The burden of this disease is most apparent among people between the ages of 54 to 65. A 2004 Health Affairs study found that lack of insurance accounts for 13,000 lives lost per year, making lack of insurance the third leading cause of death for this group, after heart disease and cancer. If we do nothing to address this problem, by 2015 lack of insurance will account for 30,000 deaths annually in just this age group.
In all fairness the present health system provides some care for the uninsured. President Bush was technically accurate when he said in July 2007, "People have access to health care in America. After all, you just go to an emergency room."
But the distinction between an acute illness -- the kind that sends you to the emergency room -- and chronic disease is artificial. For example, each year, diabetes, a chronic disease, causes 20,000 Americans to go blind, 45,000 Americans to have kidney failure and 45,000 Americans to lose a limb. Lack of health insurance is the same -- a chronic illness causing recurrent acute illnesses.
I want to lean over and shake my uninsured patients and scream, "Be a Rosa Parks. Demand health care as a right -- just as others before you have marched for civil rights and human rights."

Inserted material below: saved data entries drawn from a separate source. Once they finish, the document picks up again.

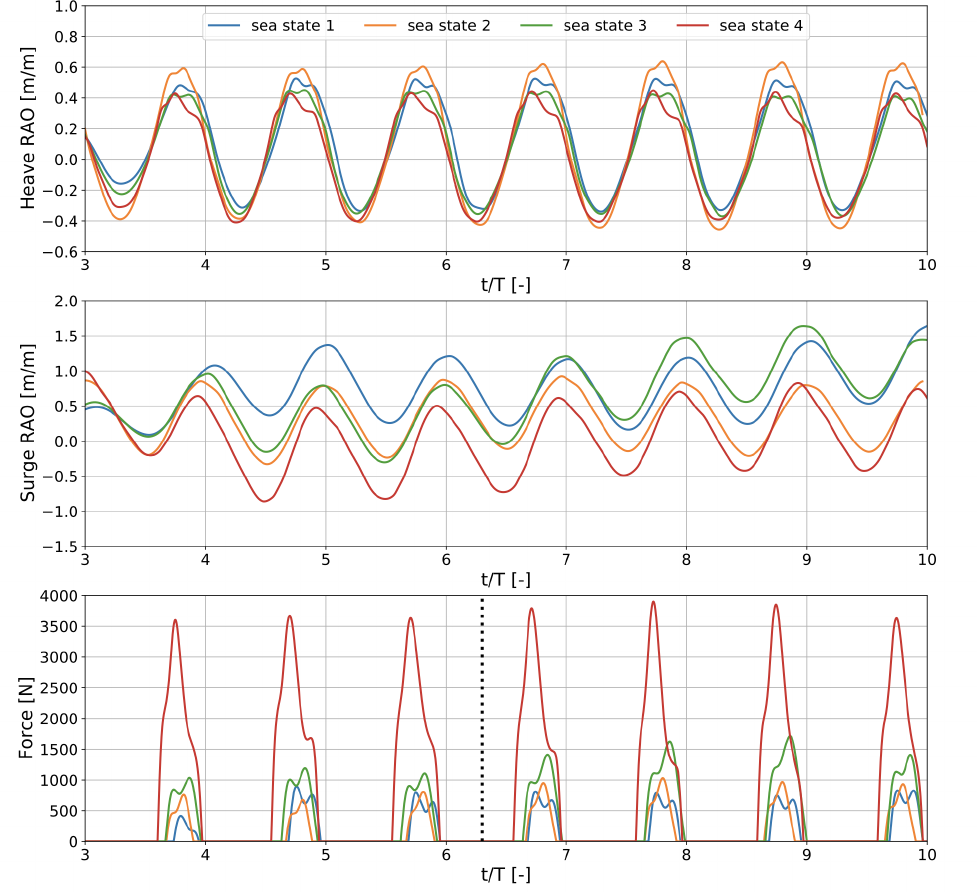
Figure 12. Results from CFD simulations of sea state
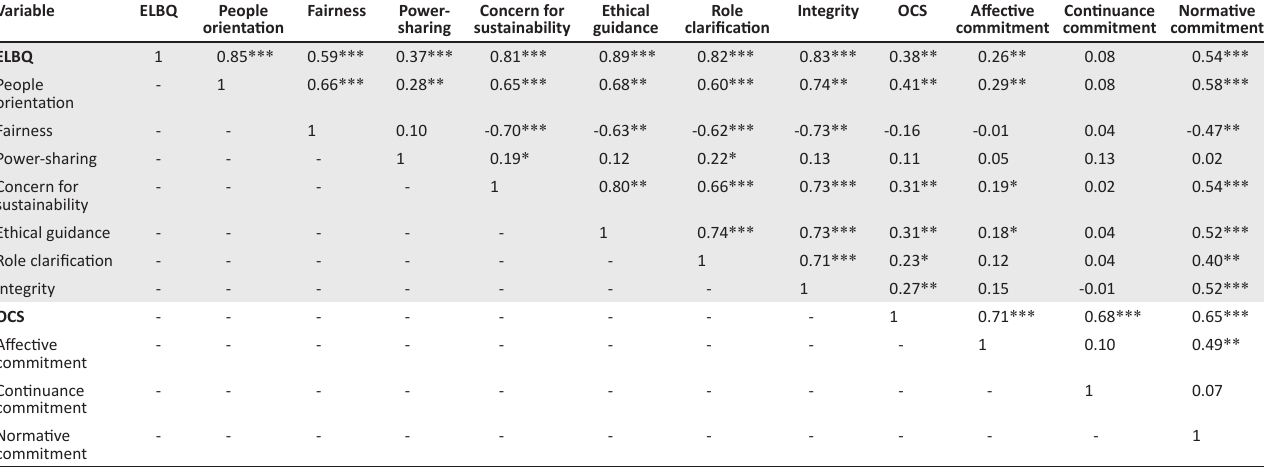
TABLE 2: Correlations between the Ethical Leadership Behaviour Questionnaire and Organisational Commitment Scale ( N = 130). Variable ELBQ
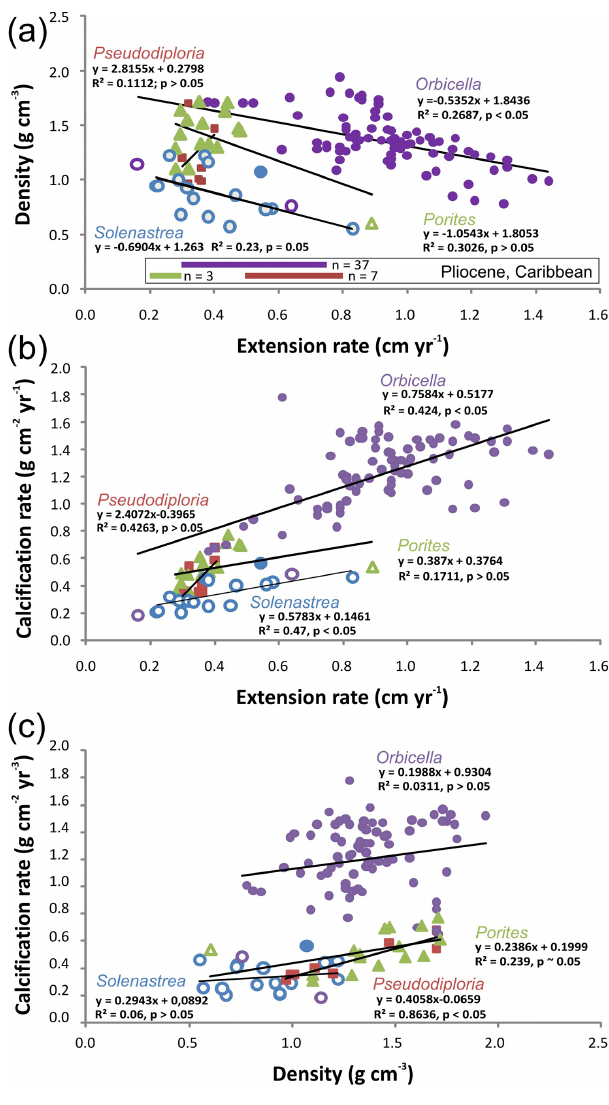
Figure 7. Mean extension rate, bulk skeletal density and mean calci- fication rate of reef corals sorted according to taxon and geological time (Western Atlantic region). Magenta: Orbicella , green: Porites , red: Diploria , blue: Solenastrea . Filled symbols: recent, open sym- bols: fossil. Recent corals compiled from the literature (Carricart- Ganivet et al., 2000; Carricart-Ganivet and Merino, 2001; Dodge and Brass, 1984; Elizalde-Rendon et al., 2010; Highsmith et al., 1983; Hudson et al., 1989; Logan and Tomascik, 1991; Mallela and Perry, 2007) and one unpublished record from Solenastrea (FB-6). Inset in uppermost panel shows range of extension rates of z corals of Pliocene age in the Caribbean region (various taxa) for compar- ison (Johnson and Pérez, 2006). Note clustering of fossil corals at low extension rates, low density and low calcification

The uninsured have become second-class citizens. Nearly 30 million of them, who are the working poor, are unable to afford health insurance, and there is no one to unite them and voice their concerns.
The Rev. Martin Luther King Jr. was not silent about people's right to health care. "Of all the forms of inequality," he said, "injustice in health care is the most shocking and inhumane." He was speaking, I believe, of both acute care and chronic care.
Vance Harris, a primary care physician in Redding, California:
The votes have been counted but, in reality, there is no clear winner.
What is clear -- our health care system is terminally ill. Bold leadership is needed to redirect precious resources. Unfortunately bold leadership is just as scarce as precious resources.
There will be no new access to health care if we do not have physicians to provide it. We must reverse the trend that sees thousands of physicians leaving primary care. Bold leadership is needed to get the brightest minds back into one of the most challenging and demanding roles. We need motivated empowered physicians with a passion for health and the ability to care for a whole landscape of disease. We must treat decisively when possible, not just shuffle everyone down the road to a specialist.
Give us five more minutes with patients to deal with a second or even a third problem so they don't access the system twice. Give us five minutes of straight talk about the impact of lifestyle on their health. Without this, I default back to putting out fires and I write another prescription.
We need "Health" Reform not just Sickness Access Reform. We are not a healthy nation. Our indulgent lifestyle of overeating and under exercising is rapidly filling the beds needed for treating disease we can't prevent. This is exactly why we have a "Sickness Care" system. However, having the resources to treat sickness is dependent on true health care.
Our battle cry must be health, not health care reform. Seek out physicians who understand the value of health. Unfortunately, we do not have many of those doctors left. Who is going to take care of us when they are all gone?
The opinions expressed in this commentary are solely those of the authors.